Casserole d'eau bouillante avec le manche du mauvais côté, bougie laissée allumée, fil électrique à portée des toutes petites mains... Les exemples sont nombreux et tragiques. Chaque année, les accidents domestiques font 20.000 décès en France, dont 200 enfants de moins de 15 ans, selon les chiffres de la Fédération française des assurances. Chaque jour, 5.000 enfants sont pris en charge aux urgences pour des accidents du quotidien plus ou moins graves, et qui peuvent laisser des séquelles à vie.

"On a conscience que ça peut arriver, mais on n'est jamais dans l'idée de se dire que ça peut arriver à soi", relève sur Europe 1 Muriel Bouin, experte en assurance pour Attitudes prévention. "Dans de nombreux cas, c'est toujours quelque chose d'un peu bête à l'origine de l'accident", pointe-t-elle. Les brûlures représentent quant à elle 11.000 hospitalisations en France par an. "Dans 27% des cas, ça se passe dans la cuisine", souligne encore notre experte. Attitude prévention organise tous les 8 novembre une journée de sensibilisation et de prévention aux risques domestiques.

Presqu'un an après l'accident, la jeune fille peine à accepter son nouveau corps

C'est le plus dur.

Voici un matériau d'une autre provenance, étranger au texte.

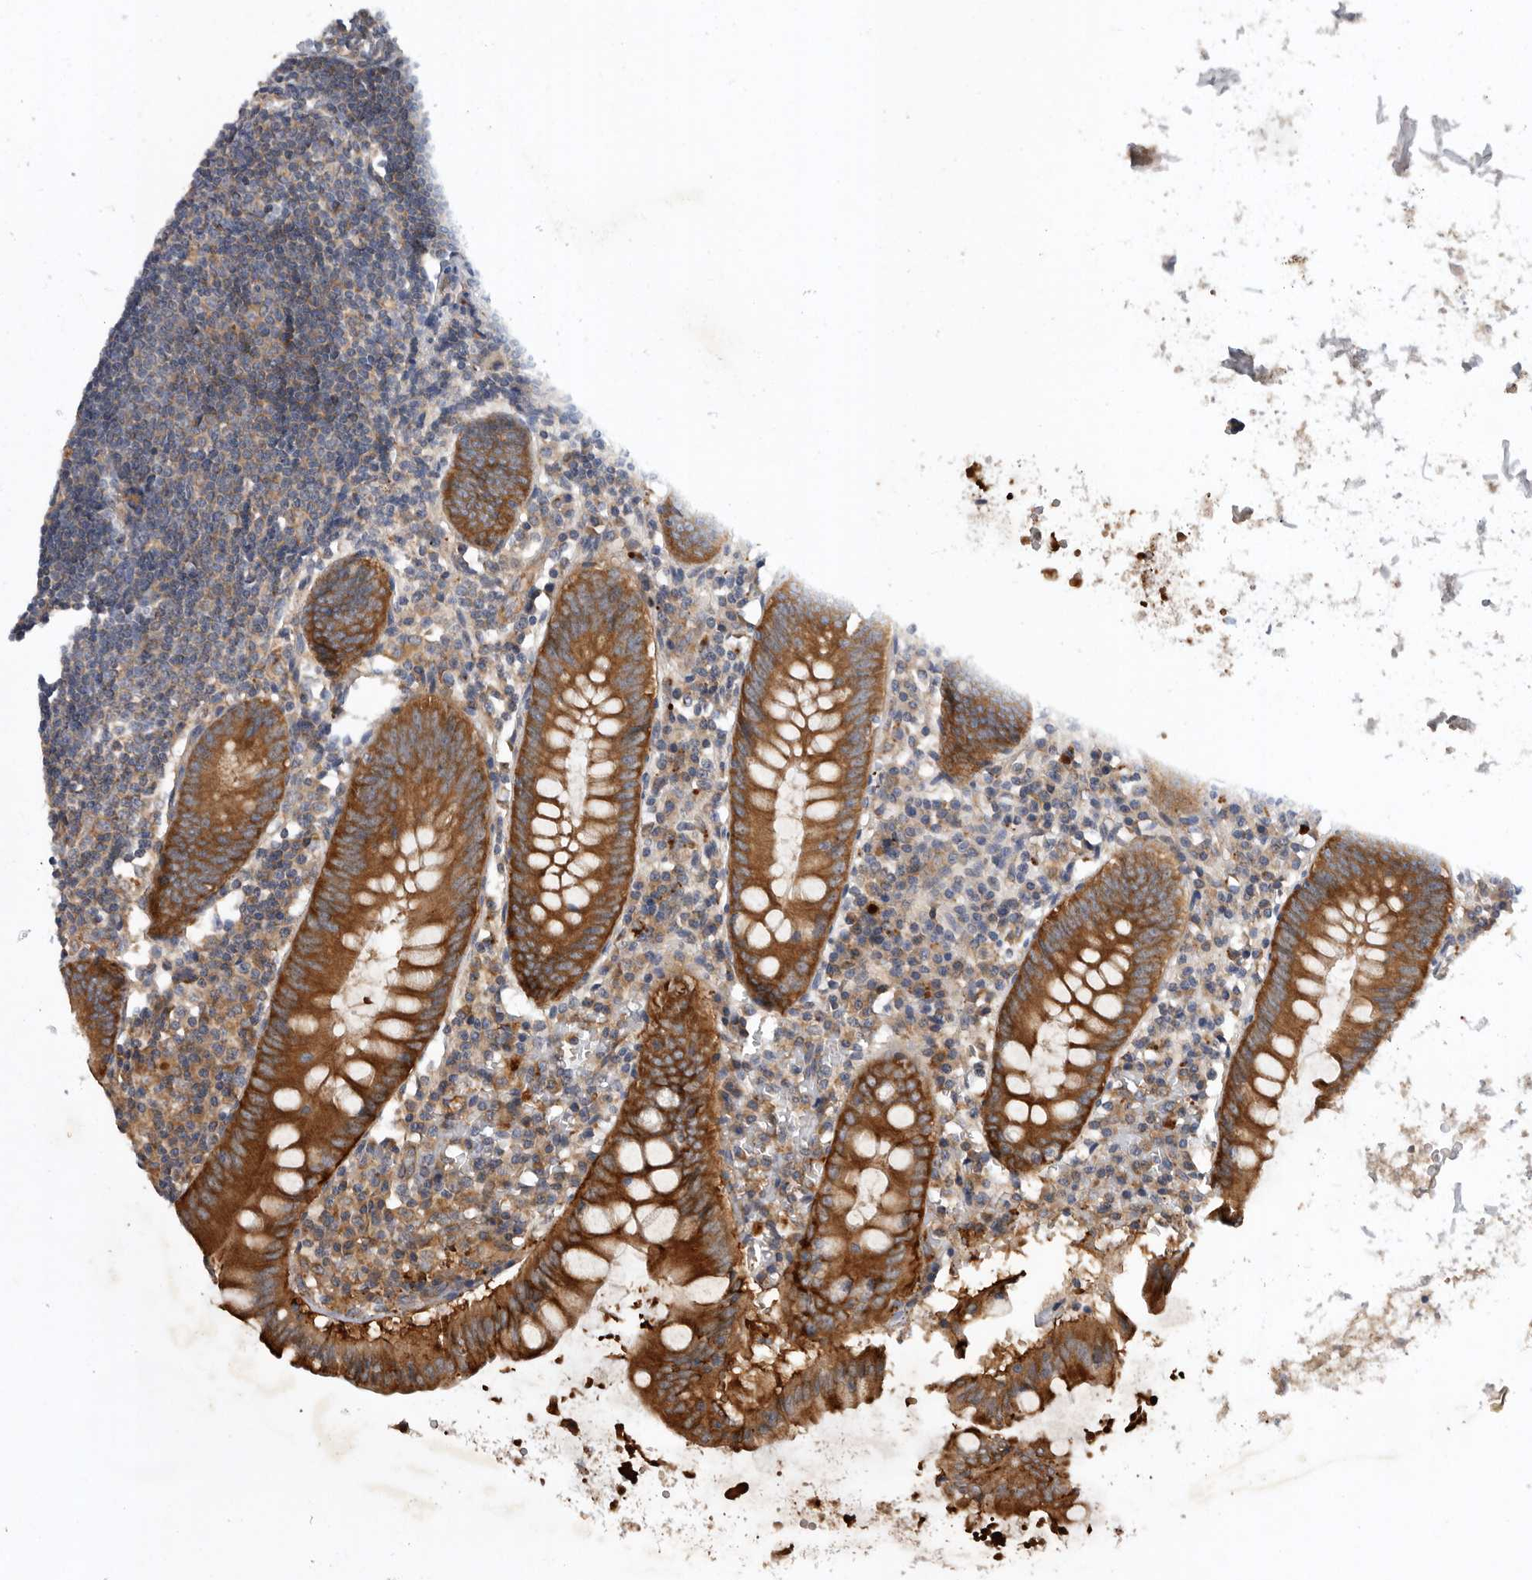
{"staining": {"intensity": "strong", "quantity": ">75%", "location": "cytoplasmic/membranous"}, "tissue": "appendix", "cell_type": "Glandular cells", "image_type": "normal", "snomed": [{"axis": "morphology", "description": "Normal tissue, NOS"}, {"axis": "topography", "description": "Appendix"}], "caption": "A photomicrograph of appendix stained for a protein demonstrates strong cytoplasmic/membranous brown staining in glandular cells. The protein is stained brown, and the nuclei are stained in blue (DAB IHC with brightfield microscopy, high magnification).", "gene": "C1orf109", "patient": {"sex": "female", "age": 54}}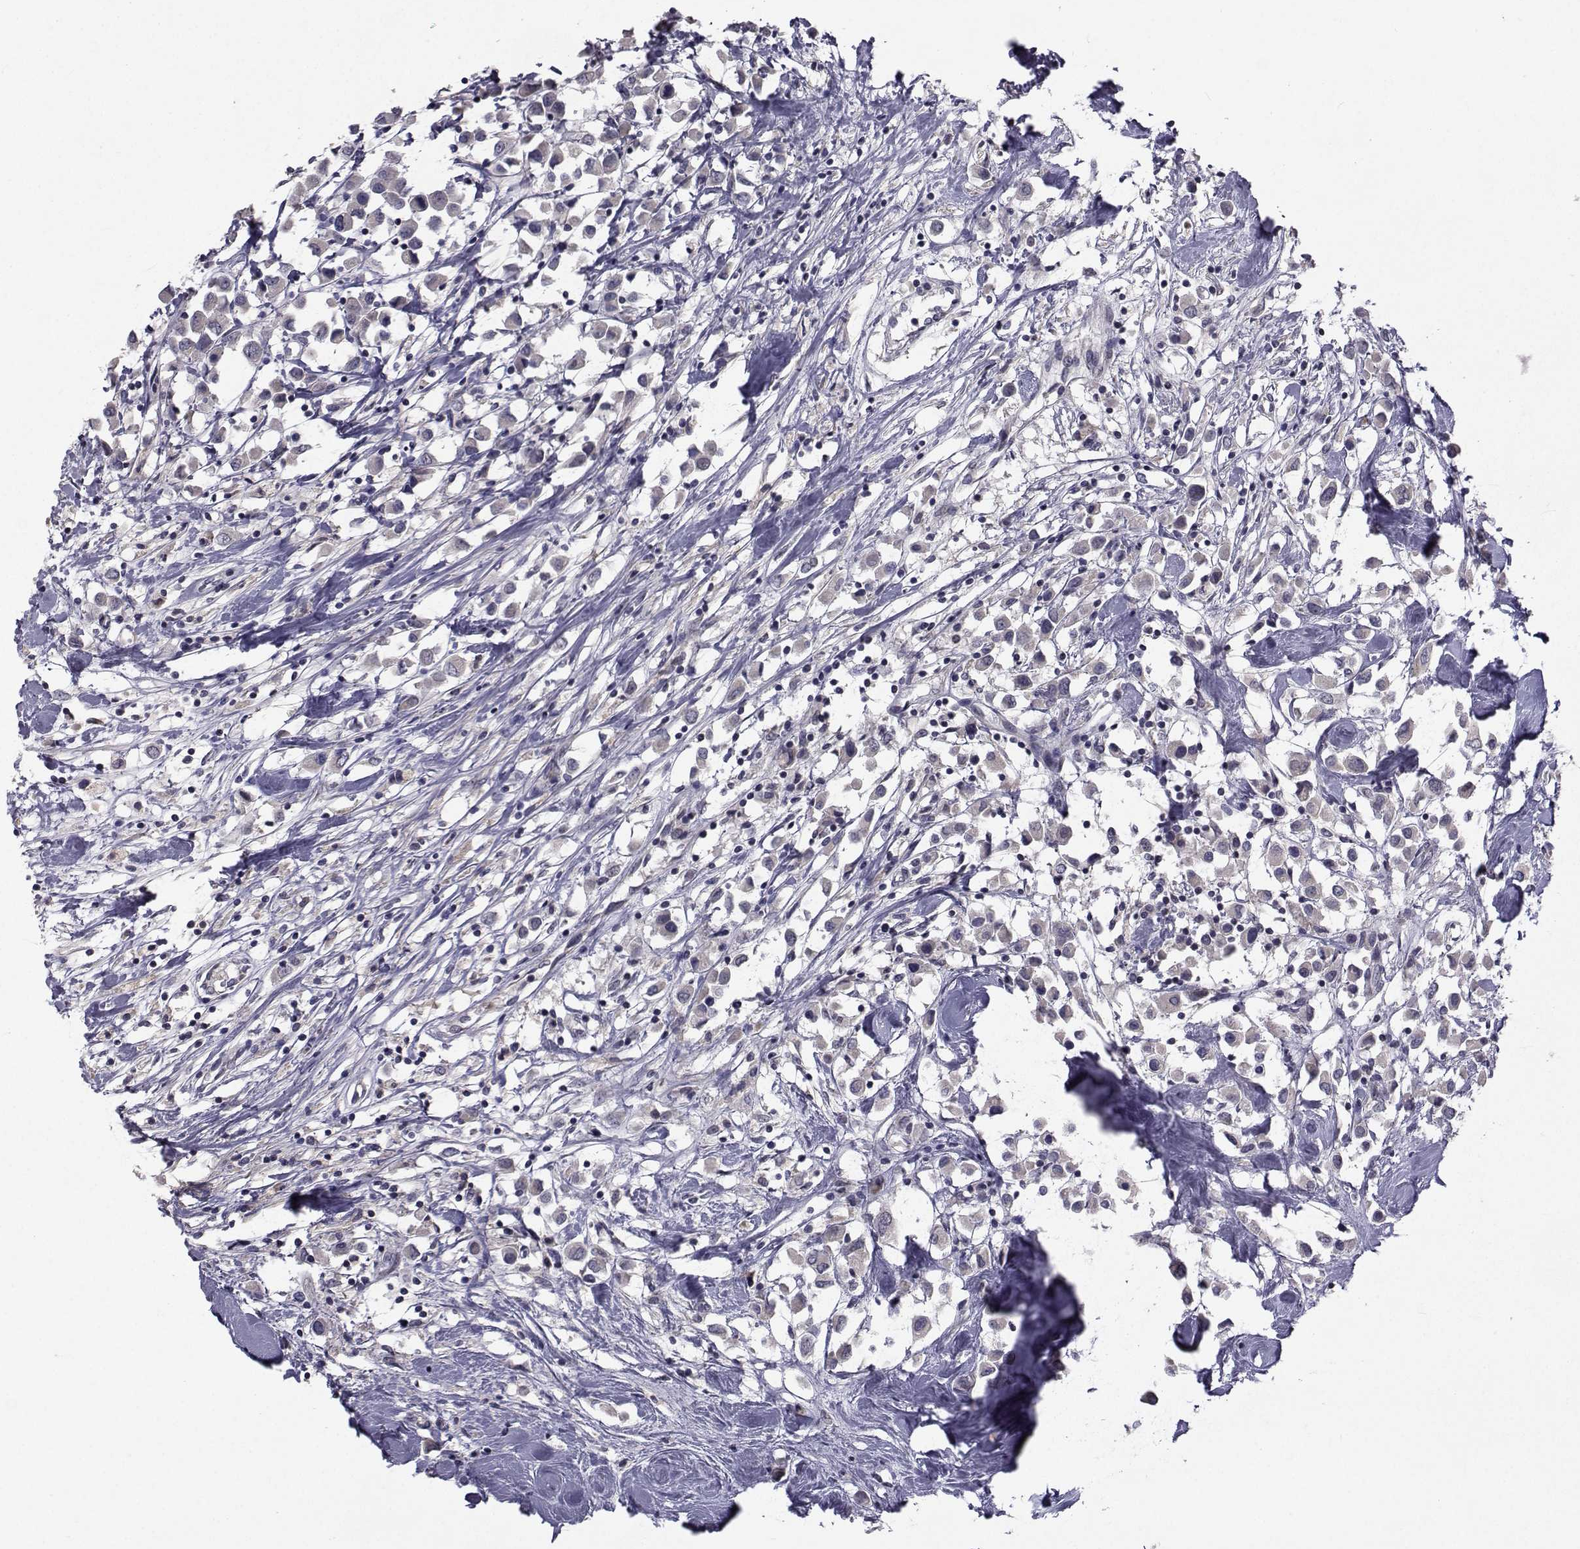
{"staining": {"intensity": "negative", "quantity": "none", "location": "none"}, "tissue": "breast cancer", "cell_type": "Tumor cells", "image_type": "cancer", "snomed": [{"axis": "morphology", "description": "Duct carcinoma"}, {"axis": "topography", "description": "Breast"}], "caption": "A micrograph of invasive ductal carcinoma (breast) stained for a protein exhibits no brown staining in tumor cells.", "gene": "FDXR", "patient": {"sex": "female", "age": 61}}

Ce sont des choses qui me rappellent constamment ce qui s'est passé. J'ai la chance que ça n'ait pas touché ni mon visage ni mes mains. Quand je suis en pull ou en manteau, ça ne se voit pas. En cours, je ne me mets jamais en t-shirt. Le montrer est encore compliqué. Avec ma famille je n'ai pas de mal, ils sont présents depuis le début.

Il suffit d'une seconde d'inattention. […] Là, j'étais fatiguée et stressée par rapport à mes partiels. Ça fait trois ans que je vivais dans cet appartement, ce sont des gestes que je faisais tous les jours. Il faut être constamment vigilant. […] On n'est pas à l'abri d'un accident, parce que ça reste un accident, ce qui a été difficile à accepter. Je me suis sentie coupable. Presqu'un an après, je n'arrive pas à me faire à manger, à me faire cuire quelque chose avec mes plaques. Je ne suis pas encore capable de me faire couler un café. J'ai peur de le renverser."